W ramach obietnicy wyborczej PiS obiecało zniesienie opłaty na wszystkich autostradach w Polsce - nie tylko na tych, którymi zarządza Generalna Dyrekcja Dróg Krajowych i Autostrad (GDDKiA), ale też na autostradach koncesyjnych. Jarosław Kaczyński mówił podczas niedawnej konwencji PiS: "Tam, gdzie autostrady są prywatne albo są w jakiejś dzierżawie, obiecujemy, że w ciągu kolejnego roku to załatwimy".
- Wszelkie próby wymuszenia czy przymuszenia do określonych działań właścicieli koncesyjnych autostrad mogą narazić Skarb Państwa na konieczność uiszczenia odszkodowania. W praktyce to obywatele z własnej kieszeni będą musieli zapłacić prywatnemu przedsiębiorcy za brak możliwości pobierania opłat - powiedział dr hab. Mariusz Bidziński z Uniwersytetu SWPS w rozmowie z "Dziennikiem Gazetą Prawną". Zapytał retorycznie, czy lepiej płacić za autostrady i nie płacić odszkodowania, czy zapłacić nawet setki mln zł odszkodowania koncesjonariuszowi autostrady za to, że nie będziemy musieli płacić za autostradę.
Z kolei Patryk Wachowiec, analityk prawny z Forum Obywatelskiego Rozwoju wskazał natomiast, że nadal w mocy pozostaną umowy z koncesjonariuszami, którym ubytek dochodów będzie musiał pokryć budżet państwa. - W konsekwencji za budowę, remont i utrzymanie "darmowych" autostrad (zarówno tych prywatnych, jak i państwowych) zapłacą nie tylko kierowcy, którzy z nich korzystają, ale wszyscy podatnicy - bez znaczenia, czy posiadają samochód, jeżdżą po autostradach lub mieszkają w ich sąsiedztwie - podkreślił ekspert w rozmowie z "DGP".
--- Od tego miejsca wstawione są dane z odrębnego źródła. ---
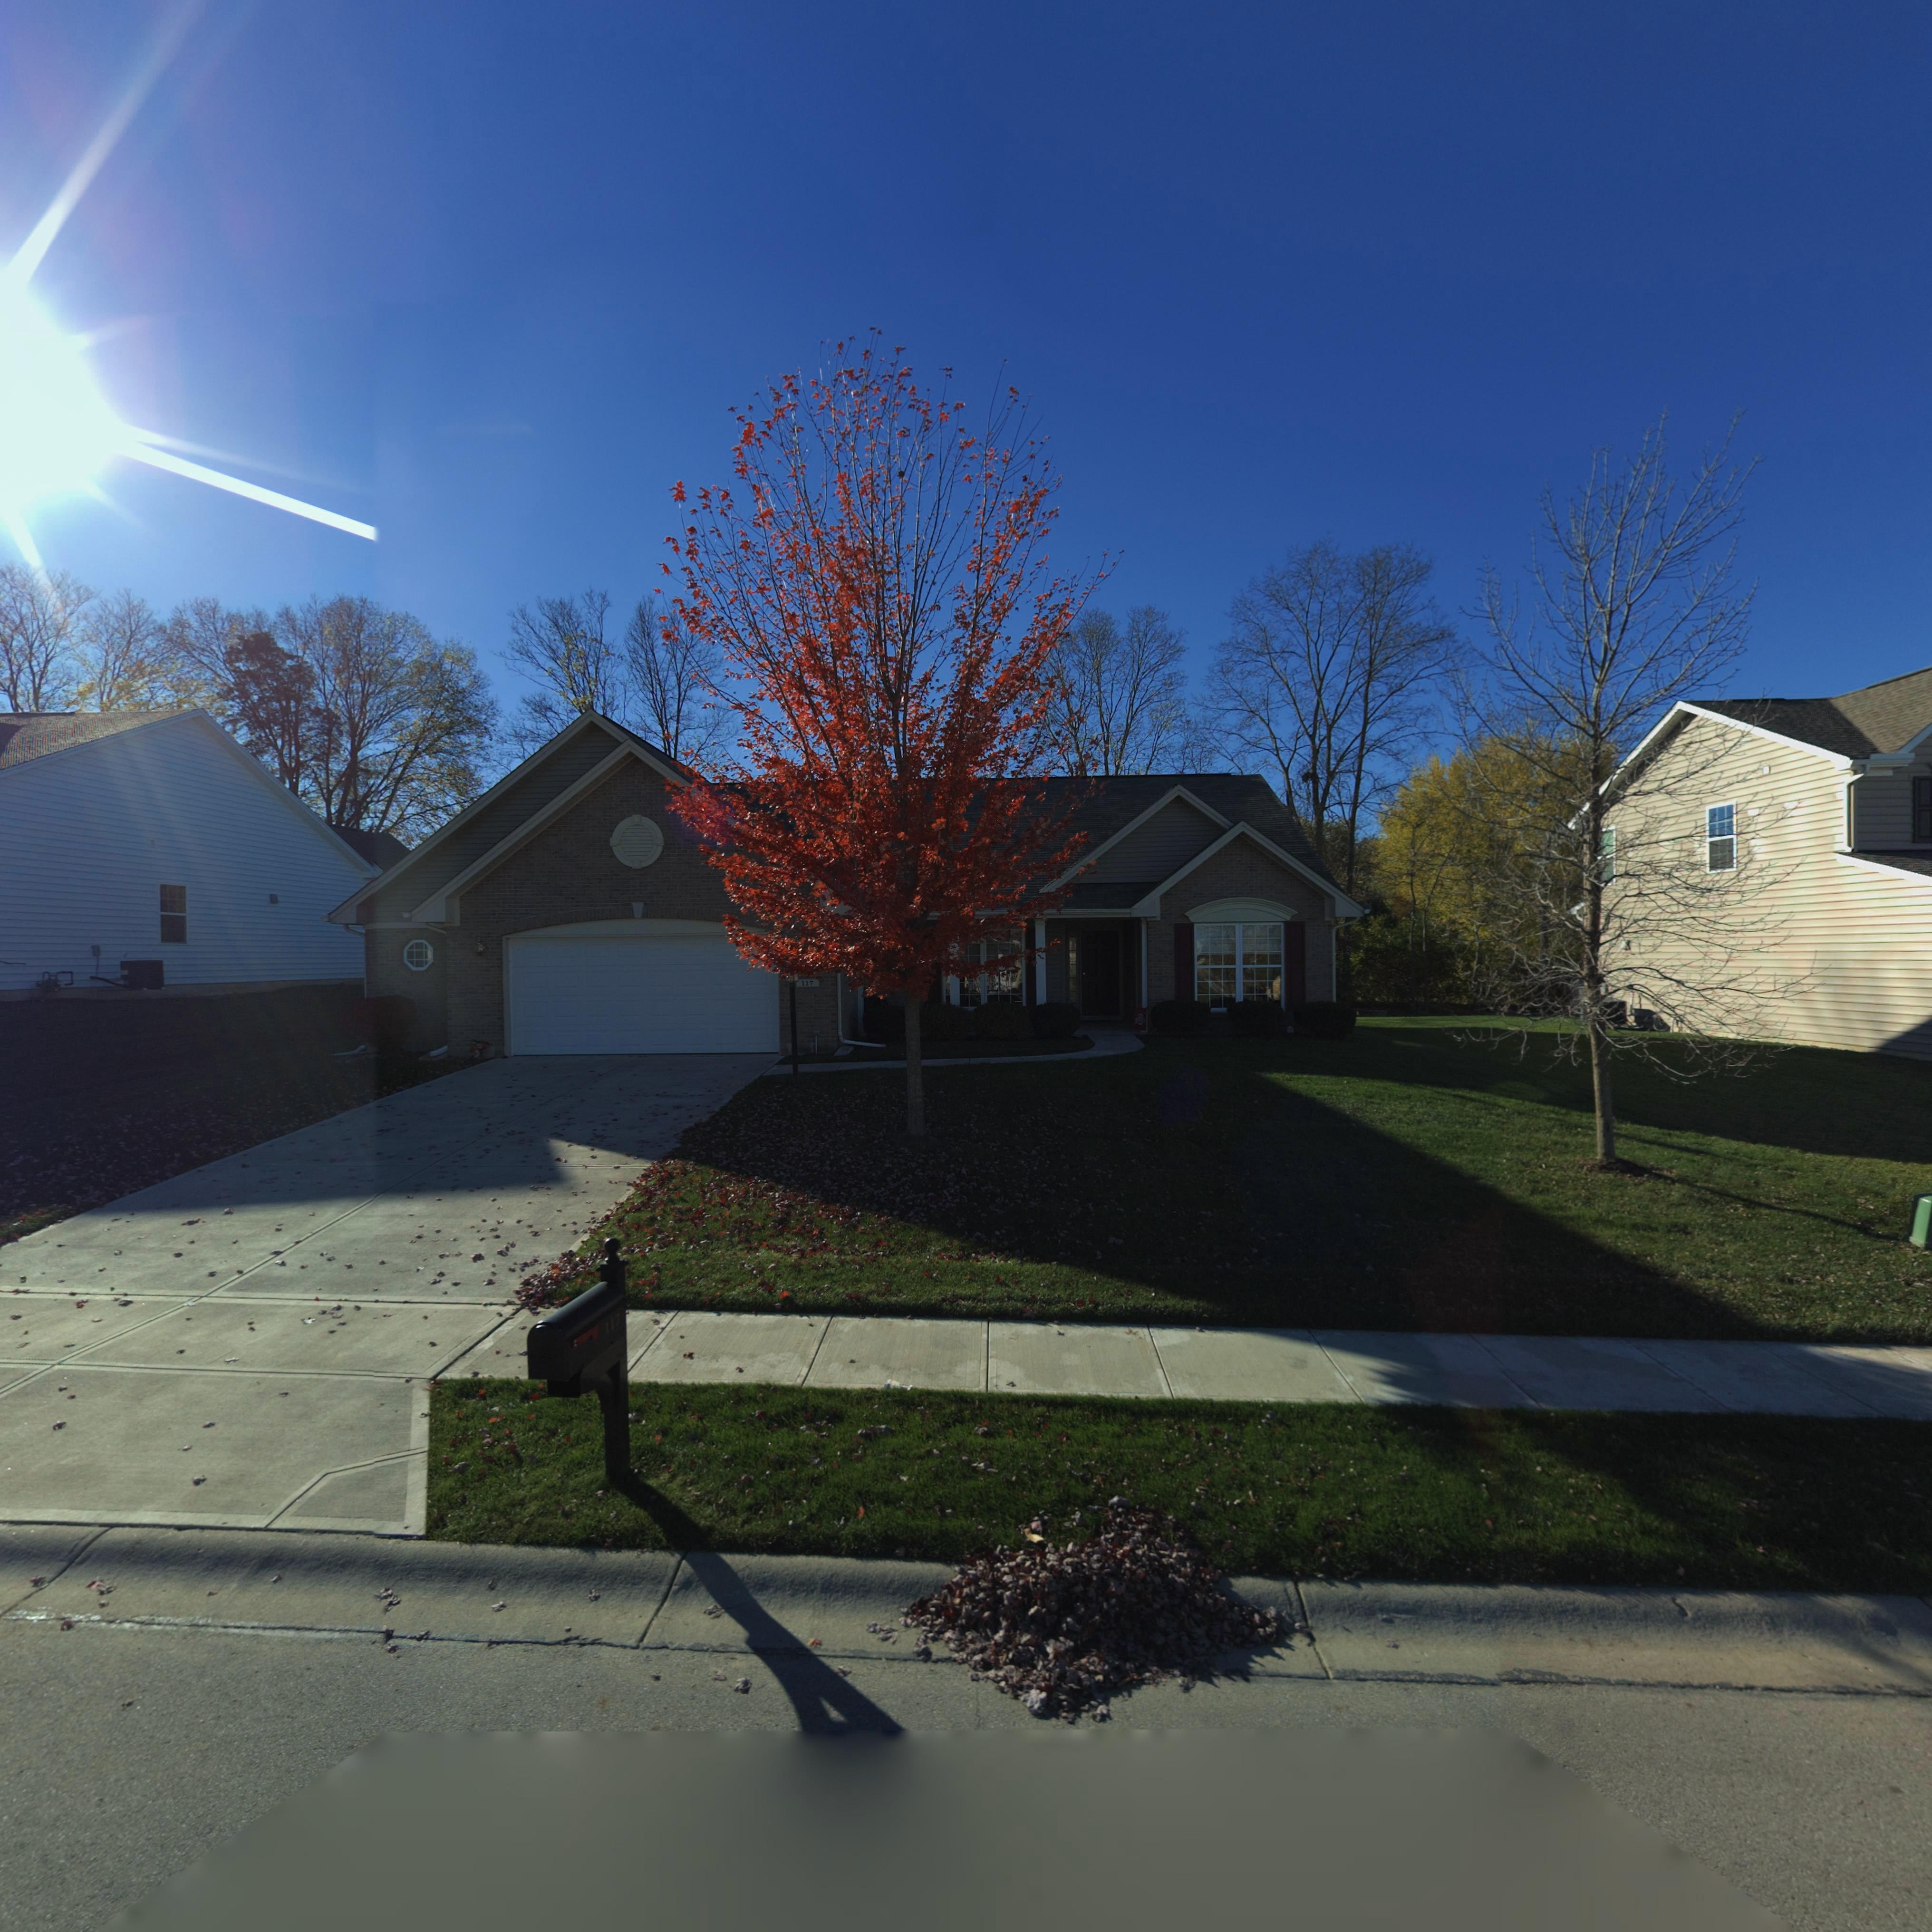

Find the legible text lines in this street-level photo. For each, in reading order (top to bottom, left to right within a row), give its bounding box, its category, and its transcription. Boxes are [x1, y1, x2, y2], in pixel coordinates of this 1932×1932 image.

[801, 980, 815, 986] StreetNumber: 117
[603, 1311, 621, 1339] StreetNumber: 117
Projekt nowelizacji ustawy o autostradach, który znosi opłaty za przejazd drogami nadzorowanymi przez GDDKiA, wpłynął już do Sejmu. Rząd zapowiadał, że otwarcie bramek mogłoby nastąpić jeszcze w lipcu, a autostrady nadzorowane obecnie przez prywatnych koncesjonariuszy miałyby być darmowe w ciągu roku. Marszałkini Sejmu Elżbieta Witek przekazała, że będzie chciała, aby prace nad projektem rozpoczęły się w tym tygodniu.